* **Raw data**:
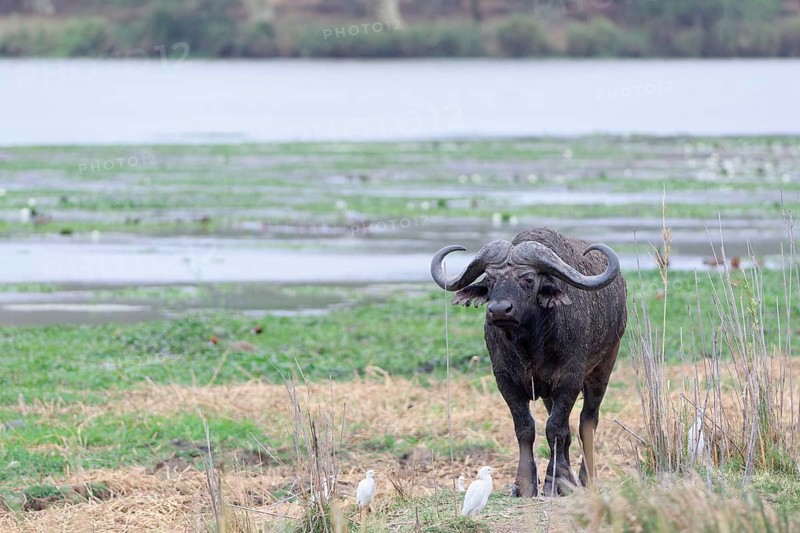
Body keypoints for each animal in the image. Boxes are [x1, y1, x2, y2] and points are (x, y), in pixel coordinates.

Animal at [430, 227, 627, 497]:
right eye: (489, 279)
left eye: (529, 280)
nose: (499, 310)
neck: (531, 346)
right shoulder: (506, 381)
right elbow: (525, 428)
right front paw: (524, 484)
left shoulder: (569, 380)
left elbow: (555, 428)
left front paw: (554, 483)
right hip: (549, 395)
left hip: (604, 367)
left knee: (587, 421)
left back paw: (586, 478)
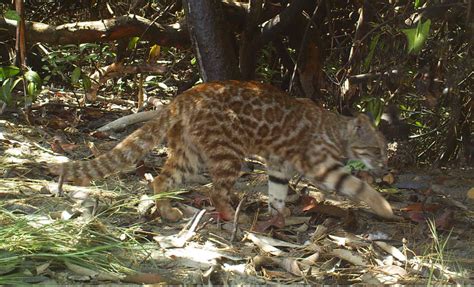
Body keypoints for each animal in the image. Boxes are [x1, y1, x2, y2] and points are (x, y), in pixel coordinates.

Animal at [50, 81, 394, 223]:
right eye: (377, 150)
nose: (385, 166)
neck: (337, 129)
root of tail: (184, 96)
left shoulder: (279, 167)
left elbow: (277, 193)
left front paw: (278, 215)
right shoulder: (321, 165)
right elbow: (357, 185)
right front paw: (384, 206)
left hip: (189, 156)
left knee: (160, 180)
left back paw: (168, 212)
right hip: (229, 152)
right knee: (215, 191)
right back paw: (231, 215)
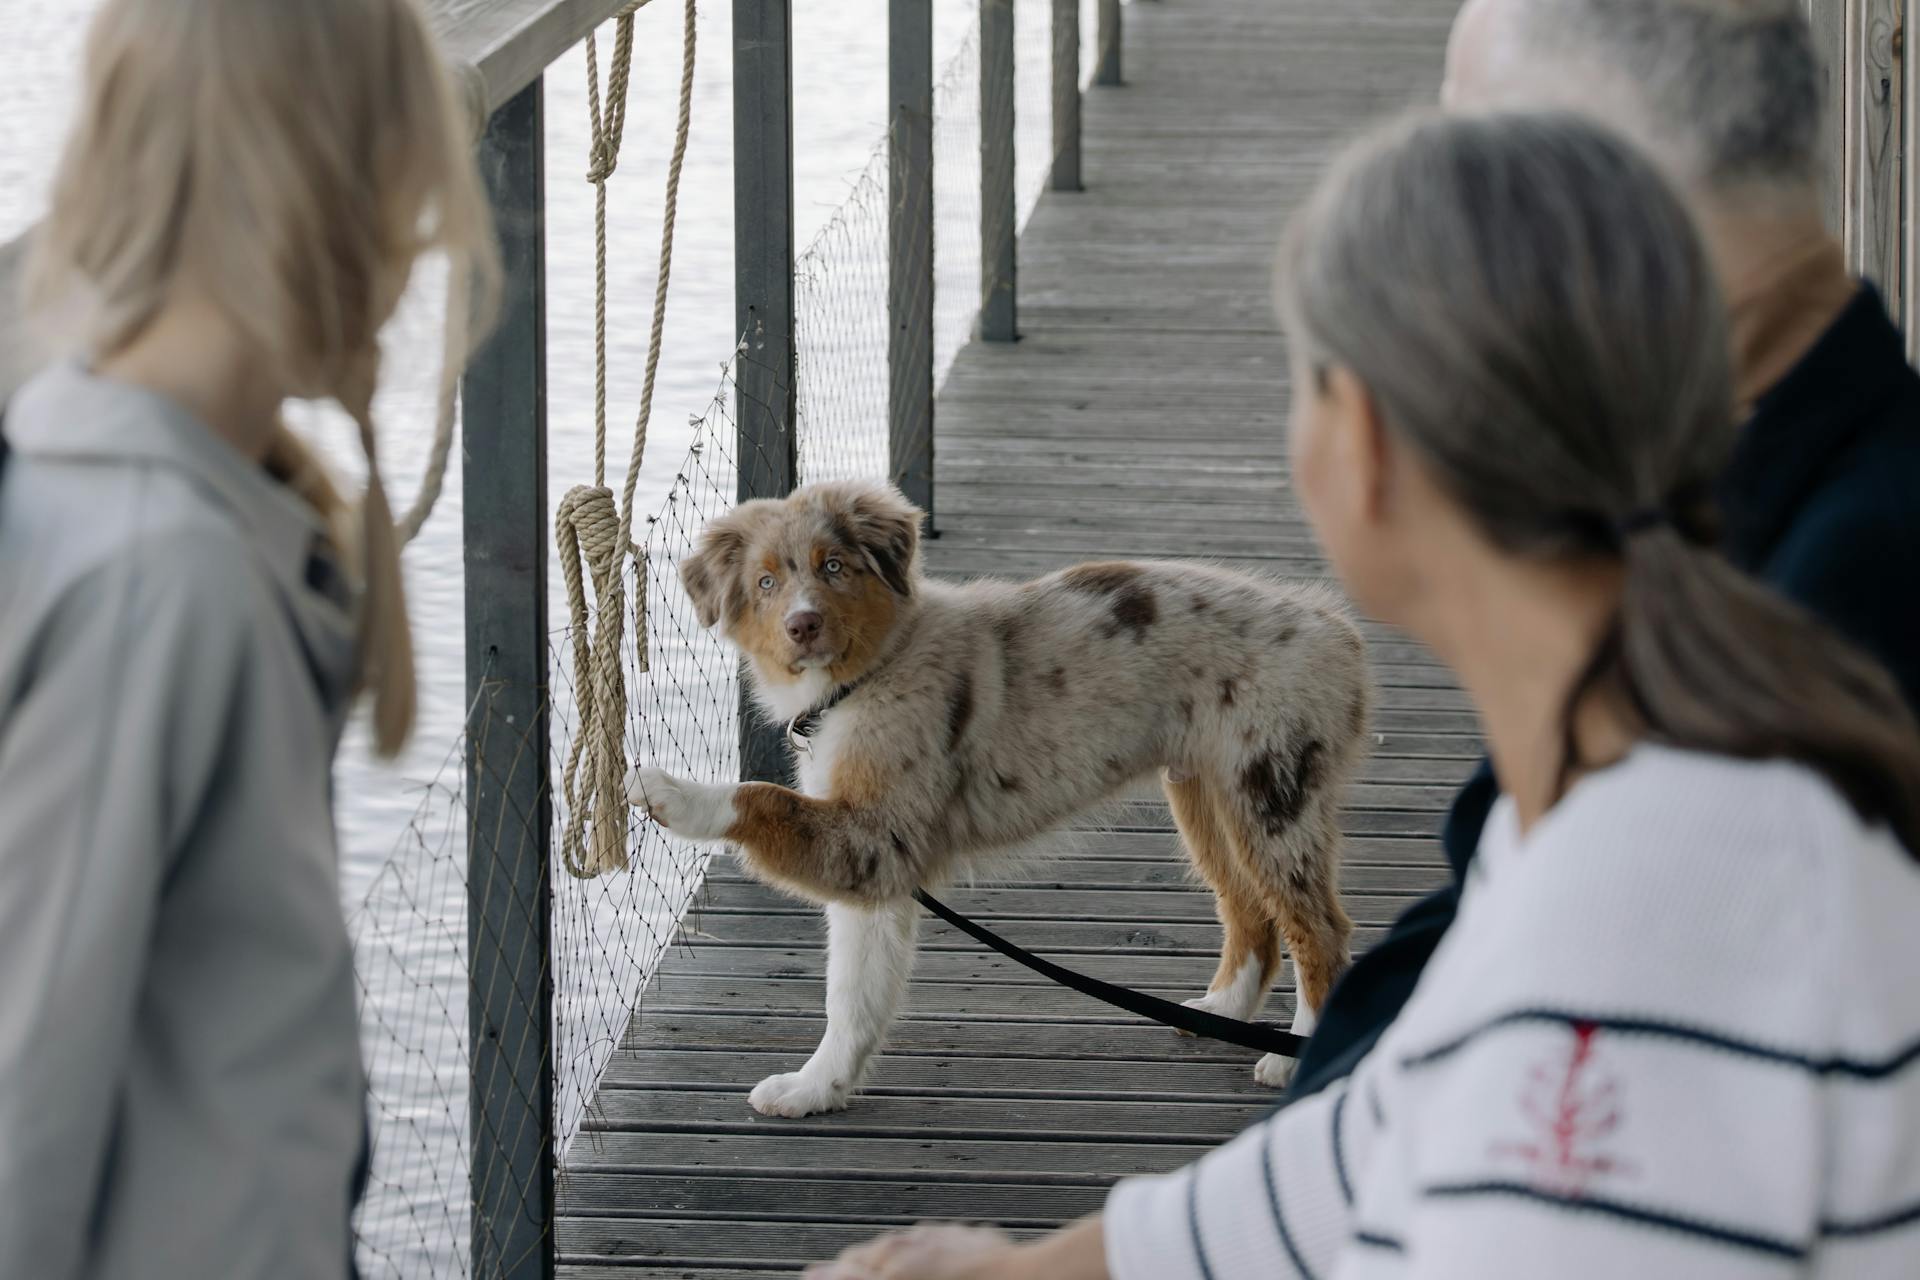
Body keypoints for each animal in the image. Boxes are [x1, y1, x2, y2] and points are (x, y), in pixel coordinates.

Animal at [629, 483, 1367, 1120]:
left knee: (1320, 930)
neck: (872, 672)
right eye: (765, 583)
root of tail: (1337, 630)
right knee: (1249, 911)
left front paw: (669, 792)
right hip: (1207, 793)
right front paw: (817, 1090)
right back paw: (1221, 1012)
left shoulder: (877, 839)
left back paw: (1295, 1056)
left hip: (1273, 793)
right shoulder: (876, 869)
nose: (802, 625)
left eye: (833, 566)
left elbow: (759, 798)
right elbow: (853, 994)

* **What the exercise asks**: Leave the pictures out, and copy exactly each line from the one containing "left hip: (189, 156)" through the final line of the data.

* **Answer to this problem**:
left hip: (189, 156)
left knee: (160, 180)
left back paw: (168, 212)
right hip: (229, 152)
right knee: (215, 191)
right back paw: (231, 215)
Body keypoints for each animal in the image. Boxes are [x1, y1, x2, y2] and points are (x, y), in pixel coordinates.

Animal at [629, 483, 1367, 1120]:
left knee: (1320, 930)
neck: (872, 672)
right eye: (765, 583)
root of tail: (1337, 630)
right knee: (1249, 911)
left front paw: (669, 792)
right hip: (1207, 793)
right front paw: (817, 1090)
right back paw: (1221, 1012)
left shoulder: (877, 839)
left back paw: (1295, 1056)
left hip: (1273, 793)
right shoulder: (876, 869)
nose: (802, 625)
left eye: (833, 566)
left elbow: (759, 798)
right elbow: (853, 994)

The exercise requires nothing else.